Caixas pretas de avião russo começam a ser analisadas neste domingo
SÃO PAULO, SP (FOLHAPRESS) - Investigadores russos e egípcios começaram a examinar neste domingo (1) as duas caixas pretas do avião russo que caiu neste sábado (31) na Península do Sinai deixando 224 pessoas mortas. Segundo fontes da agência Reuters, a análise será feita em Cairo, no Egito.
A investigação dos equipamentos, que reúnem informações técnicas do avião e gravações de áudio da cabine do piloto, costuma ser uma das fases mais importantes no processo de determinar as causas de um acidente aéreo.
Mais cedo, autoridades russas e egípcias divulgaram que não encontraram problemas no combustível usado pelo Airbus A321 da companhia aérea Kogalymavia e que os exames de saúde da tripulação, feitos pouco antes do voo, tampouco apresentavam anomalias.
Ainda assim, a agência Rostransnadzor que regula o transporte na Rússia, proibiu a Kogalymavia de operar qualquer aeronave Airbus A321 até que as causas da queda sejam apuradas.
Ainda não se sabe o que pode ter causado o acidente. Tanto o Egito quanto a Rússia, porém, descartam que o avião tenha sido abatido. Mais cedo, a célula egípcia do Estado Islâmico na Península do Sinai havia afirmado que tinha disparado um míssil contra o Airbus A321.
As autoridades e analistas militares e de aviação consideram pouco provável que esta vertente da milícia radical tenha poder de fogo para abater um avião em altitude de cruzeiro.

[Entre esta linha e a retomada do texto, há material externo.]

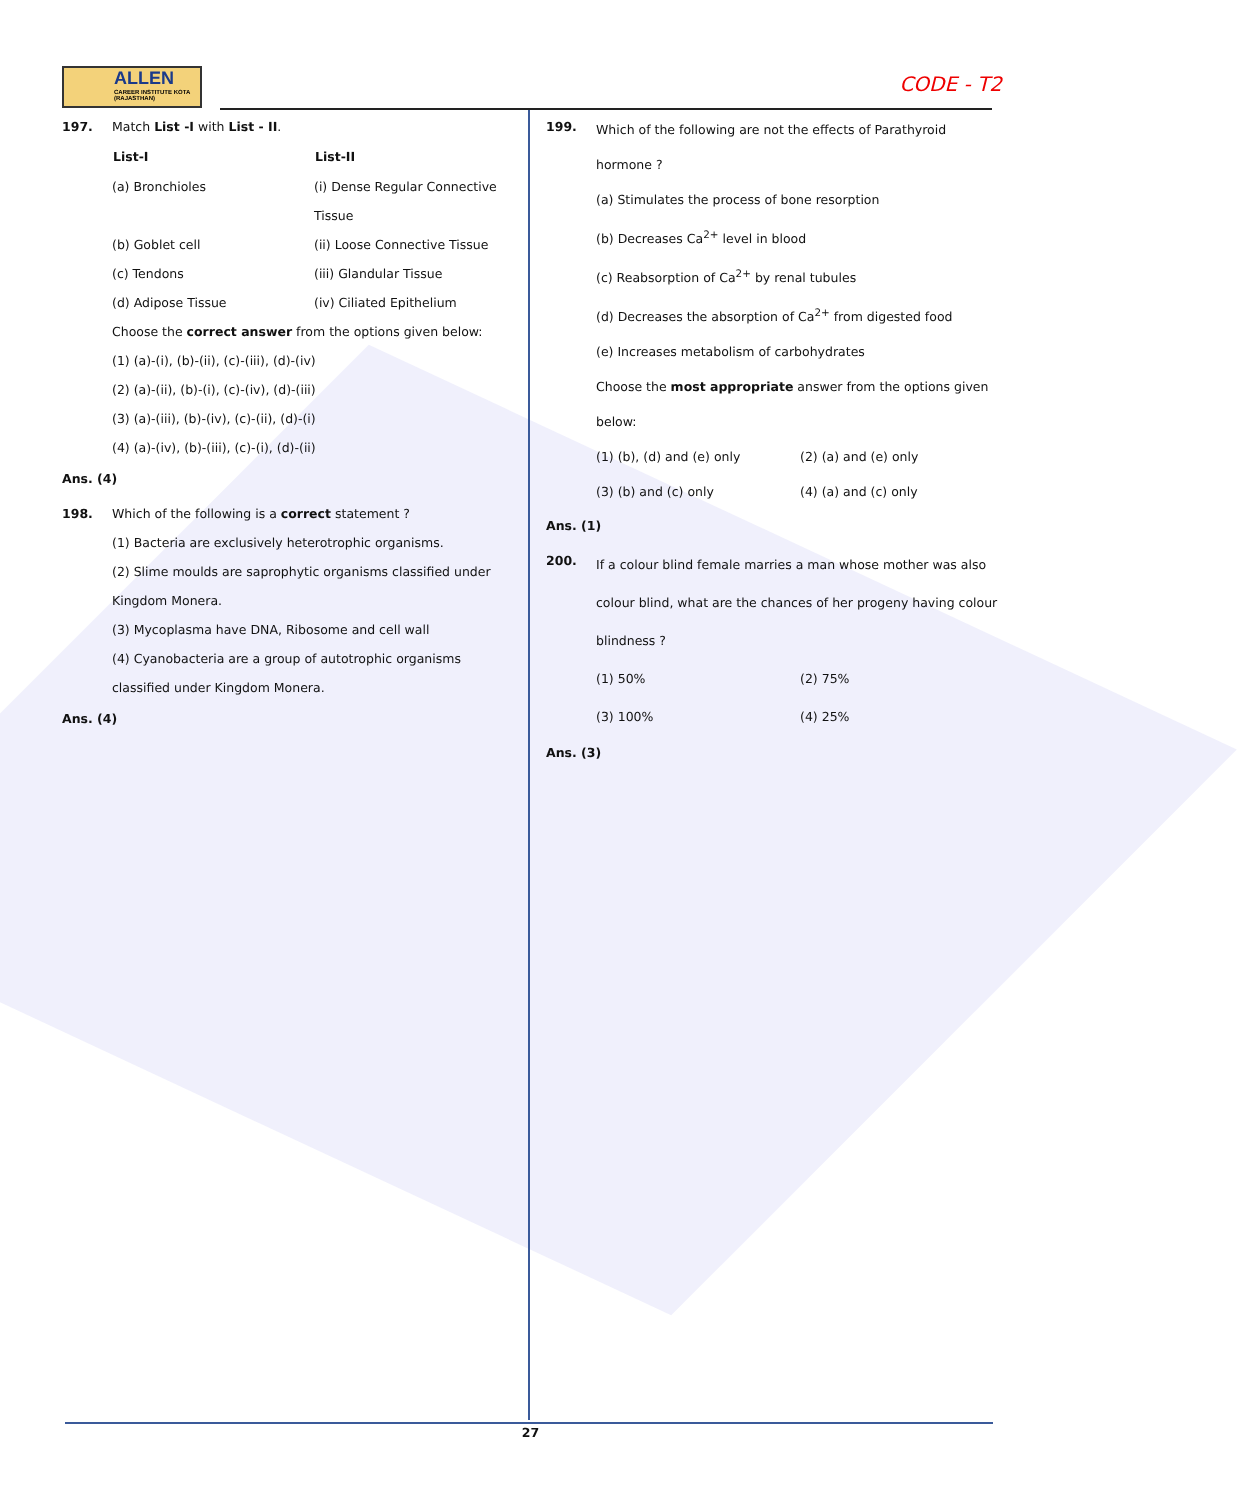ALLEN
CAREER INSTITUTE KOTA (RAJASTHAN)
CODE - T2
197. Match List -I with List - II.
| List-I | List-II |
| --- | --- |
| (a) Bronchioles | (i) Dense Regular Connective Tissue |
| (b) Goblet cell | (ii) Loose Connective Tissue |
| (c) Tendons | (iii) Glandular Tissue |
| (d) Adipose Tissue | (iv) Ciliated Epithelium |
Choose the correct answer from the options given below:
(1) (a)-(i), (b)-(ii), (c)-(iii), (d)-(iv)
(2) (a)-(ii), (b)-(i), (c)-(iv), (d)-(iii)
(3) (a)-(iii), (b)-(iv), (c)-(ii), (d)-(i)
(4) (a)-(iv), (b)-(iii), (c)-(i), (d)-(ii)
Ans. (4)
198. Which of the following is a correct statement ?
(1) Bacteria are exclusively heterotrophic organisms.
(2) Slime moulds are saprophytic organisms classified under Kingdom Monera.
(3) Mycoplasma have DNA, Ribosome and cell wall
(4) Cyanobacteria are a group of autotrophic organisms classified under Kingdom Monera.
Ans. (4)
199.
Which of the following are not the effects of Parathyroid hormone ?
(a) Stimulates the process of bone resorption
(b) Decreases Ca<sup>2+</sup> level in blood
(c) Reabsorption of Ca<sup>2+</sup> by renal tubules
(d) Decreases the absorption of Ca<sup>2+</sup> from digested food
(e) Increases metabolism of carbohydrates
Choose the most appropriate answer from the options given below:
| (1) (b), (d) and (e) only | (2) (a) and (e) only |
| (3) (b) and (c) only | (4) (a) and (c) only |
Ans. (1)
200.
If a colour blind female marries a man whose mother was also colour blind, what are the chances of her progeny having colour blindness ?
| (1) 50% | (2) 75% |
| (3) 100% | (4) 25% |
Ans. (3)
27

Antes da queda, ele estava a 30 mil pés (9.144 metros).
Avião russo com 224 pessoas a bordo cai no Egito
INVESTIGAÇÕES
O governo russo anunciou no sábado (31) que abrirá um processo criminal contra a companhia aérea Kogalymavia por "violação das regras e preparações para voo", e a agência russa reguladora de transportes Rostransnadzor afirmou que vai investigar se a operadora seguiu todas as regras de segurança aérea, informou a agência russa Interfax.
Segundo a emissora estatal de TV Rossiya 24, oficiais fizeram uma busca no escritório da empresa em Moscou e apreenderam alguns documentos.

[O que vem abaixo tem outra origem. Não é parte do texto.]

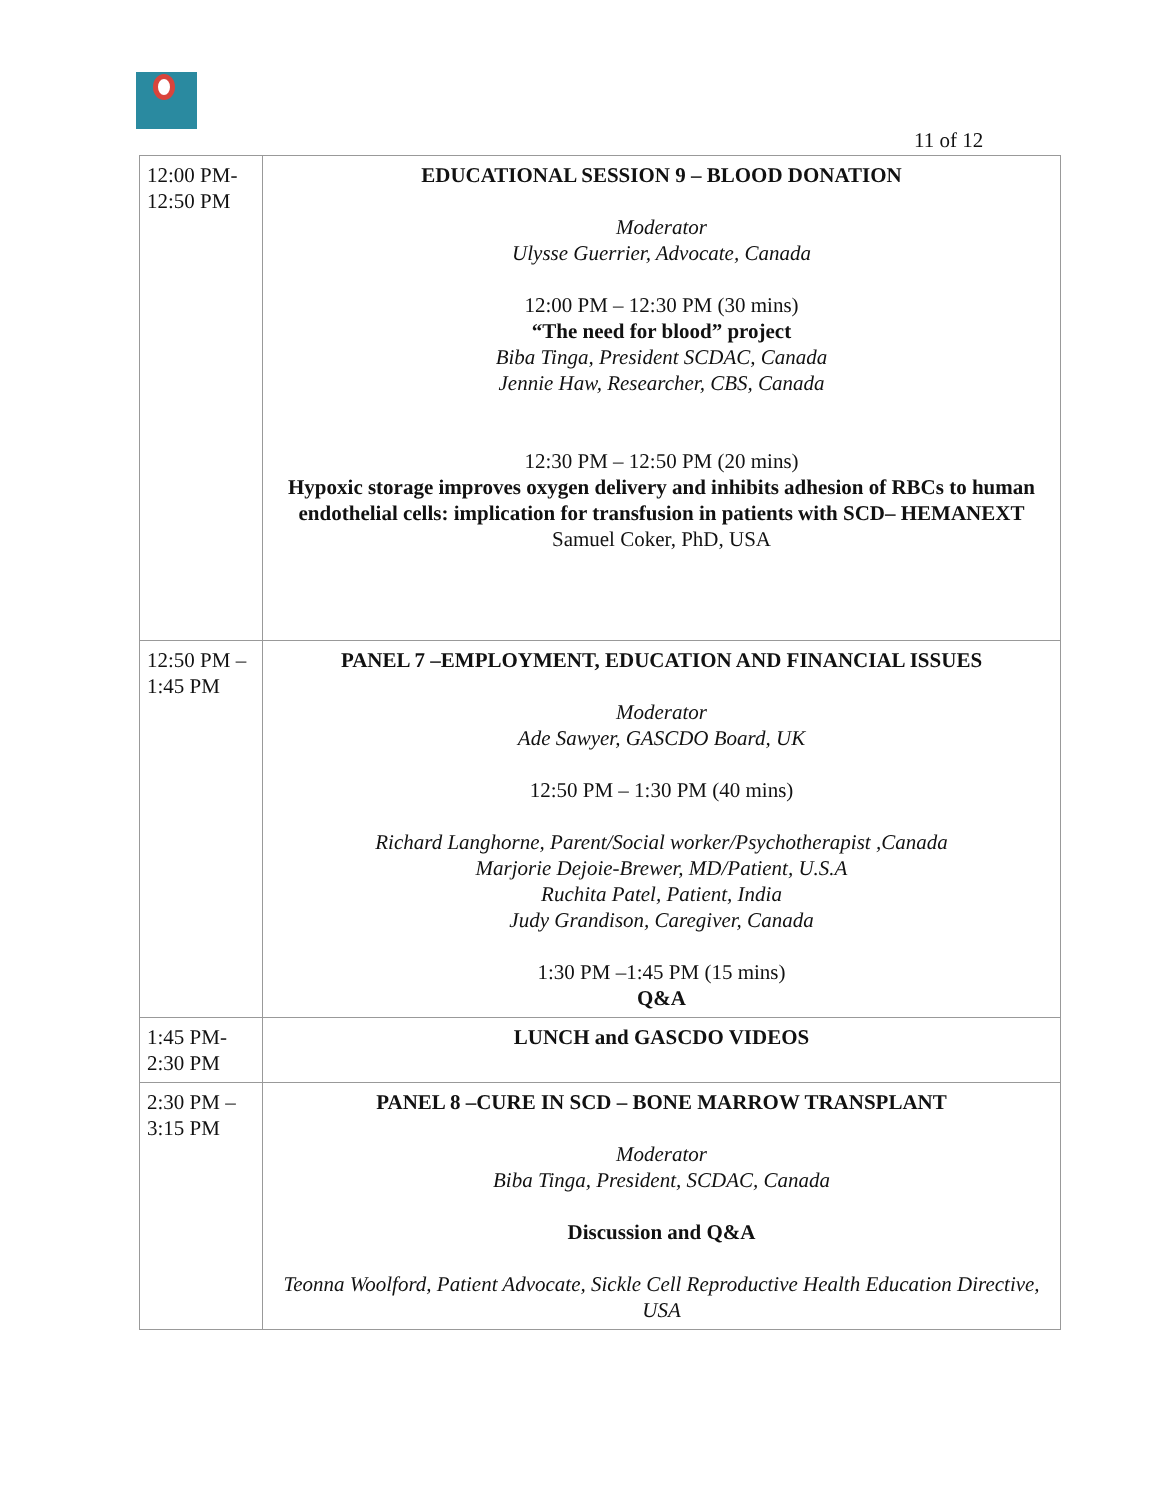11 of 12
| 12:00 PM- 12:50 PM | EDUCATIONAL SESSION 9 – BLOOD DONATION Moderator Ulysse Guerrier, Advocate, Canada 12:00 PM – 12:30 PM (30 mins) “The need for blood” project Biba Tinga, President SCDAC, Canada Jennie Haw, Researcher, CBS, Canada 12:30 PM – 12:50 PM (20 mins) Hypoxic storage improves oxygen delivery and inhibits adhesion of RBCs to human endothelial cells: implication for transfusion in patients with SCD– HEMANEXT Samuel Coker, PhD, USA |
| 12:50 PM – 1:45 PM | PANEL 7 –EMPLOYMENT, EDUCATION AND FINANCIAL ISSUES Moderator Ade Sawyer, GASCDO Board, UK 12:50 PM – 1:30 PM (40 mins) Richard Langhorne, Parent/Social worker/Psychotherapist ,Canada Marjorie Dejoie-Brewer, MD/Patient, U.S.A Ruchita Patel, Patient, India Judy Grandison, Caregiver, Canada 1:30 PM –1:45 PM (15 mins) Q&A |
| 1:45 PM- 2:30 PM | LUNCH and GASCDO VIDEOS |
| 2:30 PM – 3:15 PM | PANEL 8 –CURE IN SCD – BONE MARROW TRANSPLANT Moderator Biba Tinga, President, SCDAC, Canada Discussion and Q&A Teonna Woolford, Patient Advocate, Sickle Cell Reproductive Health Education Directive, USA |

Durante inspeção no ano passado, autoridades regulatórias russas encontraram violações nos procedimentos da Kogalymavia, mas os problemas teriam sido corrigidos dentro do prazo.
A companhia aérea apenas declarou que não há evidências de que o acidente deste sábado tenha sido causado por erro humano.
O ACIDENTE
A aeronave, um Airbus A-321 operado pela companhia Kogalymavia (conhecida como MetroJet) voava de um resort na cidade de Sharm el-Sheikh, próxima ao mar Vermelho, para São Petersburgo, quando caiu em uma área montanhosa da península de Sinai, ao sul da cidade de Alarixe.
O avião decolou às 5h51 no horário do Cairo (1h51 no horário de Brasília), com boa condição climática, e sumiu dos radares após 23 minutos, quando voava a 9.400 metros de altura.
Pouco antes da queda, de acordo com a emissora americana CNN, o piloto teria ligado para o controle de tráfego aéreo para informar que estava com problemas técnicos e solicitar um pouso de emergência.
A Embaixada da Rússia no Cairo disse ter sido informada pelas autoridades egípcias de que o piloto tentou um pouso de emergência na cidade de Alarixe, nas proximidades do local do acidente.
"O avião se partiu em dois. Uma parte menor, na cauda, pegou fogo, e a maior colidiu com uma rocha. Retiramos ao menos cem corpos, e os outros ainda estão dentro", declarou à Reuters um integrante das equipes de resgate.
Por motivo de segurança, as companhias europeias Air France e Lufthansa desviaram temporariamente todos os voos que sobrevoam a península do Sinai. Apenas as aeronaves que vão para cidades da região deverão passar por lá.